I love Knisley’s storytelling of her life and I am now following her Instagram. I get glimpses of her world like a syndicated memoir webcomic. It is a small weekly joy that I relish (heh!).


I read 23 memoirs in the past year (including 7 in Graphic Novel form). I have previously sung the praises of David Sedaris’s Calypso (see Reading Note 2) and Richard Fidler’s Ghost Empire (see Reading Note 10). Both books rate in my favourite books of this year, though Fidler’s Ghost Empire is a new entrant to my all time favourite books.


The Bus on Thursday by Shirley Barrett was an absolute rollercoaster of bat-shit-crazy horror-mystery-chicklit novel. It was a hot bed of messed up ideas that appealed to my need for absurdist fiction. There was cancer suffering, friendship dissing, a tree change, a vacuum cleaner salesman, weird young children, exorcisms, women that go missing without a reason, mud, and of course there is the bus on Thursdays. The weirdness of this novel makes you question your sanity when you get to the end and the highlight is the author’s unique storytelling.

Reading in 2020

I don’t really plan on reading much for the first half of this year. I do have some interior design books on loan from the library but for the most part, everything is on hold. If I get the chance to delve into fiction then it will be a bonus. My Christmas gift to myself was Ada Limón’s book of poetry The Carrying which I am marking as I read through it. Recommended to me by Keira Soleore, I think it will be my constant companion as I move forward in the next few months. My thesis is due in May so I will pare back my social media even more than I have been doing. I hope to still write short notes, but I will see how the coming months move me forward. In the meantime, my friends, I hope 2020 brings you happiness, joy and many reading opportunities.



12 thoughts on “My 2019 Year of Reading

  1. I’m so glad that you had a good reading. I’m sharing my mother’s PhD thesis wisdom, which got me through: there are two kinds of dissertation, done and good. Best wishes as you get it done! (No doubt it will also be good).

  2. I have seen The Flatshare by Beth O’Leary showing up in so many Best Books list, I am astonished how I completely missed it. I’ve now added it to my list.
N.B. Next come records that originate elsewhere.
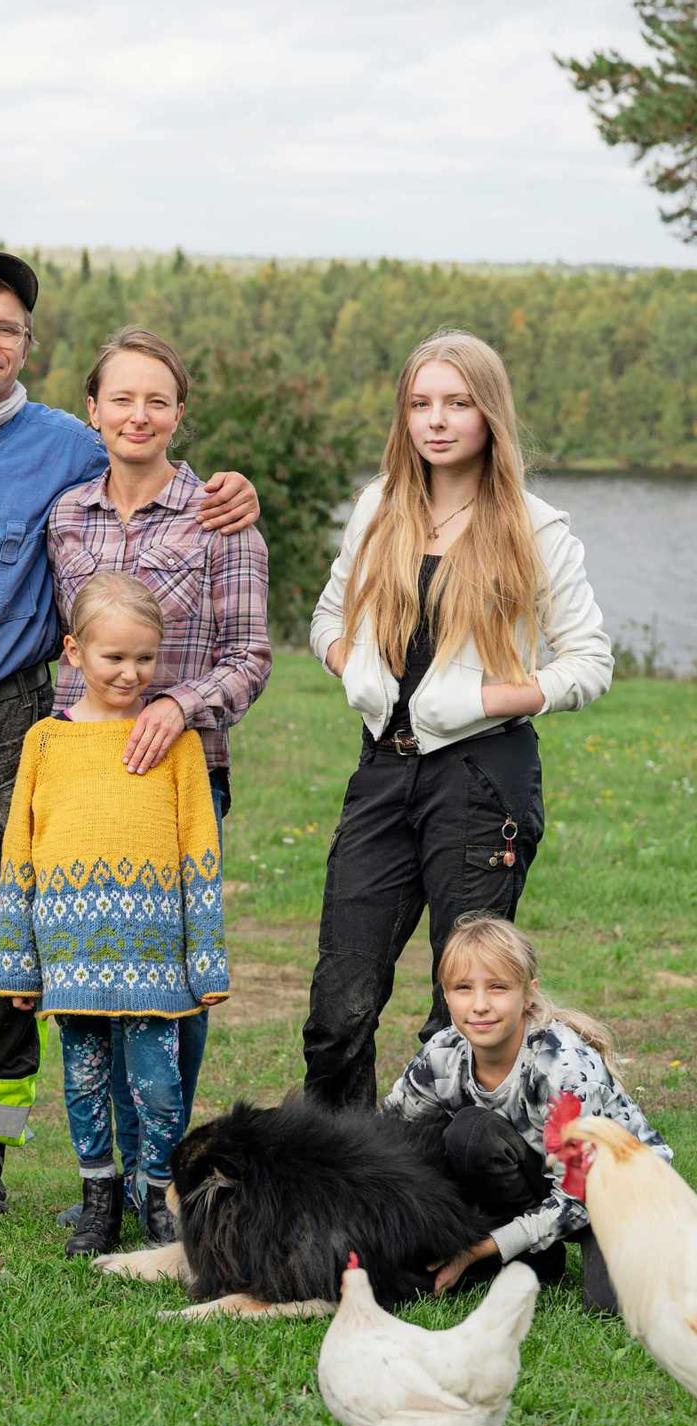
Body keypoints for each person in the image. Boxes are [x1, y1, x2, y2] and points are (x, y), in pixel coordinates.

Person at [0, 251, 259, 1216]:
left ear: (29, 345)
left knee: (1, 948)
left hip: (5, 723)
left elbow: (147, 460)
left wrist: (232, 492)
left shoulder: (65, 445)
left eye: (8, 329)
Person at [304, 330, 612, 1109]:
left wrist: (481, 699)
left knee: (459, 1011)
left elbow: (588, 661)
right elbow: (326, 617)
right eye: (419, 403)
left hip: (479, 783)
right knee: (338, 1006)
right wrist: (359, 668)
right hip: (383, 768)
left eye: (456, 403)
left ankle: (442, 1186)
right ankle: (343, 1182)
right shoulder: (378, 505)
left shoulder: (533, 528)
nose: (435, 421)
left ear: (489, 415)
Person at [44, 328, 271, 1224]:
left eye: (157, 400)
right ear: (92, 410)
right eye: (120, 398)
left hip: (179, 774)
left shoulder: (218, 514)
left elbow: (249, 655)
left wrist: (179, 706)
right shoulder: (65, 516)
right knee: (89, 973)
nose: (138, 415)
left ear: (179, 414)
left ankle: (161, 1175)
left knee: (169, 979)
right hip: (82, 780)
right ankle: (99, 1178)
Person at [0, 573, 228, 1253]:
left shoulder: (175, 743)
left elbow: (198, 854)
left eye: (144, 659)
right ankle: (97, 1197)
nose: (129, 673)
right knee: (84, 1079)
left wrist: (205, 955)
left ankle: (158, 1196)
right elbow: (19, 851)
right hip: (70, 954)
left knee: (158, 1084)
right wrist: (18, 962)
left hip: (154, 956)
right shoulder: (44, 741)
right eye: (112, 657)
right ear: (73, 652)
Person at [386, 915, 660, 1314]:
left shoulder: (561, 1064)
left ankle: (513, 1246)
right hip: (540, 1181)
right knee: (469, 1134)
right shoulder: (442, 1055)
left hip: (611, 1190)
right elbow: (390, 1133)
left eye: (498, 987)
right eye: (463, 988)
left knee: (612, 1305)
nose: (479, 1005)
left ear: (527, 993)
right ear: (445, 995)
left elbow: (580, 1194)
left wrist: (475, 1249)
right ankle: (536, 1257)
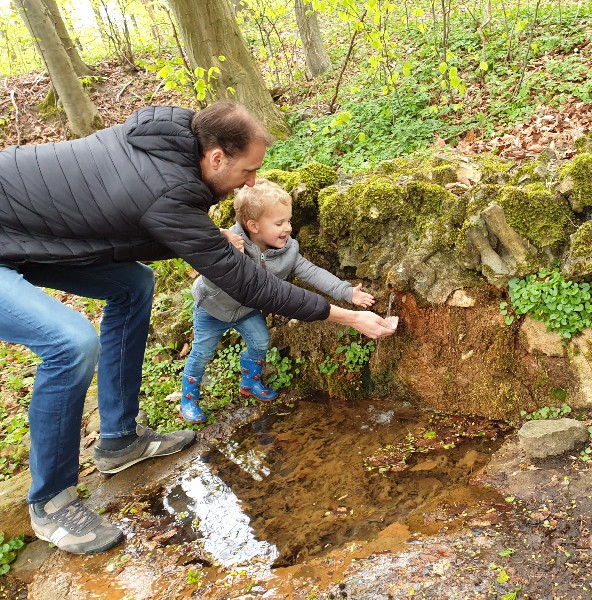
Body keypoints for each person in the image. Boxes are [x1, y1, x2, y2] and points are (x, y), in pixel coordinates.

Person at [0, 101, 398, 556]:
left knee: (133, 284)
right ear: (216, 158)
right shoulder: (165, 189)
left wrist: (208, 240)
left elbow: (133, 221)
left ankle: (118, 441)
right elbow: (250, 284)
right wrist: (345, 315)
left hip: (28, 233)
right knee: (71, 342)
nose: (251, 181)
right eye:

    I am so glad Ada Limón is proving to be so meaningful to you. I treasure that volume of hers. This year, I plan to work my way through Mary Oliver’s hefty Devotions. She is an older poet, so more lyrical, more nature-oriented, which really appeals to me. I grew up on the poets of the Romantic Era in Britain.

  3. The Flatshare was my best read of last year. I have read a couple of Lucy Knisleys graphic novels but not the two that you mentioned!
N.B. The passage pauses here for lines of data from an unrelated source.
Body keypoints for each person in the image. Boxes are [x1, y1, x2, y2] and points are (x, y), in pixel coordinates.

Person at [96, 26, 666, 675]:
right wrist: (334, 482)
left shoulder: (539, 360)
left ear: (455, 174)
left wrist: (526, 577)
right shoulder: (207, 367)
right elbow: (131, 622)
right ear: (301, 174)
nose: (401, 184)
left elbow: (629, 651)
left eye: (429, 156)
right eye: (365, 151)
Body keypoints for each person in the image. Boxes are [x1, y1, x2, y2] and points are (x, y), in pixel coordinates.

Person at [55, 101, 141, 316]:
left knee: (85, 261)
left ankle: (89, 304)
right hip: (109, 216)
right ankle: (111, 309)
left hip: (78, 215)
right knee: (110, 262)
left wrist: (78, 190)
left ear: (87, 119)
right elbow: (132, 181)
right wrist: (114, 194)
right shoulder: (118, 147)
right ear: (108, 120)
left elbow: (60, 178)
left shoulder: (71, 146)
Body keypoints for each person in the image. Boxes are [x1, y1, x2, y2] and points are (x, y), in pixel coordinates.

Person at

  4. I finished _Kid Gloves_ a few days ago and I think I’m still laughing and crying. The part that got me the most was her talking about them telling their families early on, only to miscarry, and she says, “at least I had that day.” I miscarried after a false negative test, so I never got to have that lovely, naive, tell-everyone-because-what-could-possibly-go-wrong moment. My next pregnancy was fraught with secrecy and fear.

    And she actually made me laugh about puking. I was a bit jealous of her for actually getting over her puking… until it got to her actual birth story. 8-0

    • Wow, did I actually use enough “actuals” in my post, actually? I actually don’t know.

      I almost immediately ordered a copy for my stepsister, though I hadn’t gotten to the birth story yet. But since hers is over and everything turned out fine, I guess it’s safe.

      • Actually, I didn’t actually notice 😀

        Personally, I think I would have loved reading this during (or even before) my first pregnancy. There’s a lot to be said about not sugar-coating an experience that is really difficult.